§ TASK DATA:
+-------+

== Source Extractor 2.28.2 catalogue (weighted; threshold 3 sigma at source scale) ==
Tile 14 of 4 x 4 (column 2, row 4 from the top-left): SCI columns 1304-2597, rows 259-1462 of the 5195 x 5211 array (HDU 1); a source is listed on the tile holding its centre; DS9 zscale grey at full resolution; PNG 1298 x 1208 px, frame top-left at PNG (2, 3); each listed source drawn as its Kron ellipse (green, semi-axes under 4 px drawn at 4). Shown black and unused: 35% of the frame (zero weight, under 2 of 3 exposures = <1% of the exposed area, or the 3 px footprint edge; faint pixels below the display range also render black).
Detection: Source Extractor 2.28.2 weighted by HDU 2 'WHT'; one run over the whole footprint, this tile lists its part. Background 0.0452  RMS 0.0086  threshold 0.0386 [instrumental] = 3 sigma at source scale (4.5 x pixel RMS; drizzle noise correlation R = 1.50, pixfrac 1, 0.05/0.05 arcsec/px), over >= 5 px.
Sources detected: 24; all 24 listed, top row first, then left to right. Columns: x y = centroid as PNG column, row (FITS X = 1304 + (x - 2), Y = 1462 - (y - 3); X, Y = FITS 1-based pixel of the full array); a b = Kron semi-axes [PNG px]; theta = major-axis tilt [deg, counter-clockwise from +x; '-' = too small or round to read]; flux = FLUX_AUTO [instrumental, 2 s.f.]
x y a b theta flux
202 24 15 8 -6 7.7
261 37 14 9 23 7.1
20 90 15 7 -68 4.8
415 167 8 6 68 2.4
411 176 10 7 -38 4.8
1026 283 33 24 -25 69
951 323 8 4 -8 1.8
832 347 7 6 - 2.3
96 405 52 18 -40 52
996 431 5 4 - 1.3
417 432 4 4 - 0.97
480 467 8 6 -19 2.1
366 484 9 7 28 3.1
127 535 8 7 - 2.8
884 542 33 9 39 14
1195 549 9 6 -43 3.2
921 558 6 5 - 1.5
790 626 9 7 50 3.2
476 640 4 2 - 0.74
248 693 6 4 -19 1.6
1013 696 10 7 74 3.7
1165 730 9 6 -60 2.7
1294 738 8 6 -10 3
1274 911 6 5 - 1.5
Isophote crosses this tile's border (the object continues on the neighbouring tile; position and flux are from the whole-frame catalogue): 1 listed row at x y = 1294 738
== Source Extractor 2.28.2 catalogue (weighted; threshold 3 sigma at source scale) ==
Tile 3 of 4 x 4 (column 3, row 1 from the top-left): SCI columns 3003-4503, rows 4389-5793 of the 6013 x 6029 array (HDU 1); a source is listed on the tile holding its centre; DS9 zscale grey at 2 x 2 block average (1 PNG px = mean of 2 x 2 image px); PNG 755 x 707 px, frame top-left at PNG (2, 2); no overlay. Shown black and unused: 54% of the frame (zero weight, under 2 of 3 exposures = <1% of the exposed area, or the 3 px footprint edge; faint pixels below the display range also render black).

+-------+

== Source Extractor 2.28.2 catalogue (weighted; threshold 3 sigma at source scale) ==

+-------+

§ THE EXERCISE: Please pull out every line of the items above that contains the word "Background". Match case exactly.

§ EXERCISE RESULT:
Detection: Source Extractor 2.28.2 weighted by HDU 2 'WHT'; one run over the whole footprint, this tile lists its part. Background 0.0452  RMS 0.0086  threshold 0.0386 [instrumental] = 3 sigma at source scale (4.5 x pixel RMS; drizzle noise correlation R = 1.50, pixfrac 1, 0.05/0.05 arcsec/px), over >= 5 px.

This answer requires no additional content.